28 Haziran 2016 Salı

Kitaptan Filme: Harry Potter and the Goblet of Fire

KİTAP VE FİLM HAKKINDA

Serinin dördüncü kitabı Harry Potter ve Ateş Kadehi, Amerika'da Bloomsbury, İngiltere'de ise Scholastic yayınevi tarafından, bu kez her iki ülkede de aynı tarihte, 8 Temmuz 2000'de yayınlanmıştır. Kitaptan beş sene sonra, 2005 yılında yönetmen Mike Newell tarafından sinemaya uyarlanacaktır. Serinin üçüncü yönetmenidir.

Hikaye her zamanki gibi Dursley'lerde başlar. Yaz tatilinde Dursley'lerde kalan Harry vaftiz babasının azılı bir katil olduğunu her seferinde teyzesine ve eniştesine hatırlatarak ondan bir parça korkmalarını sağlamıştır. Bu yaz öğretmeninden gelen şikayet üzerine Dudley diyete sokulmuş, yemek yiyemediği için aileye hayatı zindan etmektedir. Görüp de canı çekmesin diye evdeki herkes normal yemekler yerine diyet yemekleri yer. Harry de odasında aç bırakılır. Weasley'lerin ve diğer dostlarının ona gizlice gönderdikleri yemeklerle idare eder.

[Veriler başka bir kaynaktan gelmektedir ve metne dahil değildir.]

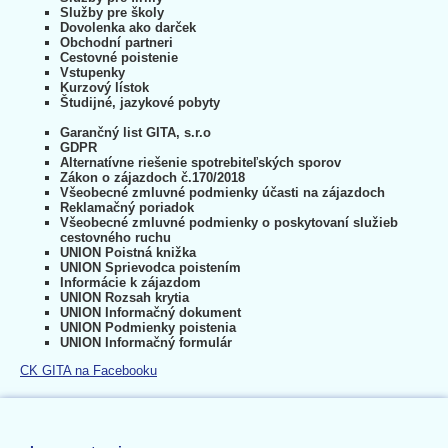
Služby pre školy
Dovolenka ako darček
Obchodní partneri
Cestovné poistenie
Vstupenky
Kurzový lístok
Študijné, jazykové pobyty
Garančný list GITA, s.r.o
GDPR
Alternatívne riešenie spotrebiteľských sporov
Zákon o zájazdoch č.170/2018
Všeobecné zmluvné podmienky účasti na zájazdoch
Reklamačný poriadok
Všeobecné zmluvné podmienky o poskytovaní služieb
cestovného ruchu
UNION Poistná knižka
UNION Sprievodca poistením
Informácie k zájazdom
UNION Rozsah krytia
UNION Informačný dokument
UNION Podmienky poistenia
UNION Informačný formulár
CK GITA na Facebooku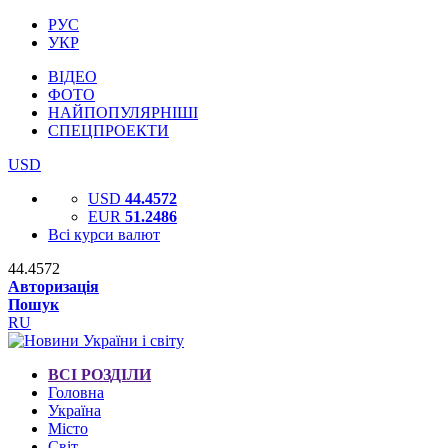
РУС
УКР
ВІДЕО
ФОТО
НАЙПОПУЛЯРНІШІ
СПЕЦПРОЕКТИ
USD
USD
44.4572
EUR
51.2486
Всі курси валют
44.4572
Авторизація
Пошук
RU
ВСІ РОЗДІЛИ
Головна
Україна
Місто
Світ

Uçuç tozuyla Dursley'lere gelip Harry'yi alan Weasley'lerle birlikte Dünya Quidditch kupasını izlemeye giderler. Dünyanın diğer şehirlerindeki büyücülerin ne yaptığını bugüne kadar hiç merak etmeyen Harry, Dünya Quidditch kupasında diğer okullardan gelen insanları gördüğünde şaşkınlığa düşmüştür. Burada maçın ardından karanlık işaret kendini gösterecek, ölüm yiyenler ortaya çıkacaktır. Tesadüf o ki, Harry henüz kitabın başında Voldemort'un canlandığı bir rüya görmüş ve yarası çok acımıştır.

Tüm bu kötü işaretlerle birlikte Hogwarts'taki dördüncü senelerine başlayan Harry ve arkadaşları, bir yandan Voldemort'la ilgili karanlık rüyalardan korkmakta, diğer yandan da Hogwarts'ta düzenlenen Üç-Büyücü Turnuvası'na Harry'yi hazırlamaktadır.

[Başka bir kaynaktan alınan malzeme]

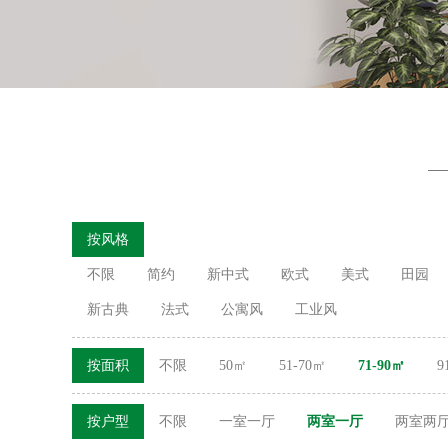
按风格
不限
简约
新中式
欧式
美式
田园
新古典
法式
公寓风
工业风
按面积
不限
50㎡
51-70㎡
71-90㎡
9
按户型
不限
一室一厅
两室一厅
两室两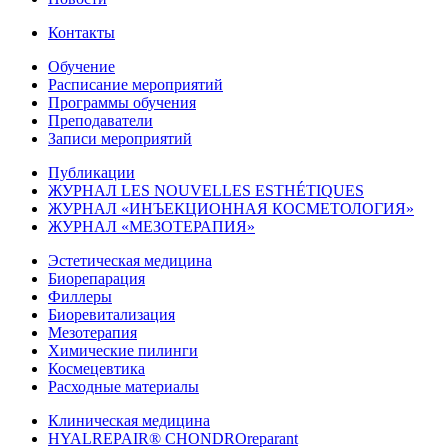
Контакты
Обучение
Расписание мероприятий
Программы обучения
Преподаватели
Записи мероприятий
Публикации
ЖУРНАЛ LES NOUVELLES ESTHÉTIQUES
ЖУРНАЛ «ИНЪЕКЦИОННАЯ КОСМЕТОЛОГИЯ»
ЖУРНАЛ «МЕЗОТЕРАПИЯ»
Эстетическая медицина
Биорепарация
Филлеры
Биоревитализация
Мезотерапия
Химические пилинги
Космецевтика
Расходные материалы
Клиническая медицина
HYALREPAIR® CHONDROreparant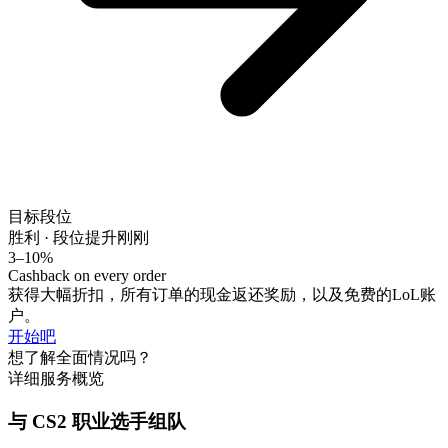
目标段位
胜利 · 段位提升
刚刚
3–10%
Cashback on every order
获得大幅折扣，所有订单的现金返还奖励，以及免费的LoL账
户。
开始吧
想了解全面情况吗？
详细服务概览
与 CS2 职业选手组队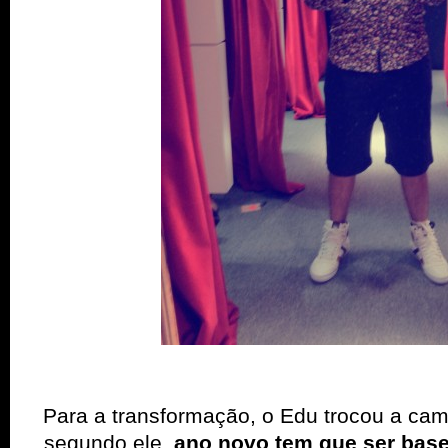
Para a transformação, o Edu trocou a cam
segundo ele,
ano novo tem que ser base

Serinin dördüncü kitabının hikayesi özetle böyle, bu kitap hakkında genel bir yorum yapmak gerekirse, bugüne kadarki en karmaşık kurguya sahip. Bir o kadar da fazla sayıda yan karakter var. Yurt dışından gelen okulların öğrencileri, öğretmenleri, bakanlık görevlileri, eski mahkemeler, ölüm yiyenler... Bugüne kadar çocuk kitabı tadında ilerleyen hikaye, bu bölümle birlikte daha komplike bir kurguya dönüşüyor. Zaten sayfa sayısı da daha fazla.

Sayfa sayısı artsa da filmin süresi aşağı yukarı aynı kaldığından, kitabın sinemaya uyarlanması sırasında bazı detayların atlanması artık kaçınılmaz olmuş. Bir önceki bölüm olan Harry Potter ve Azkaban Tutsağı, hatırladığınız gibi Alfonso Cuaron'un elinden çıkmıştı, fazlasıyla serbest bir uyarlamaydı. Onu sevemeyen ben, bu filmi atladığı ayrıntılara rağmen sevdim. Çünkü kitaba genel çerçevede sadık kalınarak bazı karakterler ve detaylar atlanmış. Bu durum beni çok rahatsız etmedi.

Filmin genelinde, kitabın geneline göre daha gotik ve karanlık bir ortam yaratılmış bence. Kötü olmamış, eleştirmiyorum. Voldemort'un ete kemiğe büründüğü bölüme de bu yakışırdı. Yalnızca arada fark olduğunu kesin olarak hissediyorsunuz. Aslında her ne kadar konu karmaşıklaştırılsa da kitap hala bir çocuk kitabı tadında. Olayları 14 yaşındaki Harry'nin gözünden görüyoruz. Diyaloglar basit. Tasvirler daha basit. Filmde bu basit ve çocuksu üslup hissedilmiyor. Artık bir young-adult hikaye izlediğimizi iyiden iyiye hissediyoruz. Filmde ne Ron yeterince şapşal ve komik, ne de Fred ve George muziplik çabasında. Herkes ciddiyetle Üç-Büyücü Turnuvası'na odaklanmış durumda.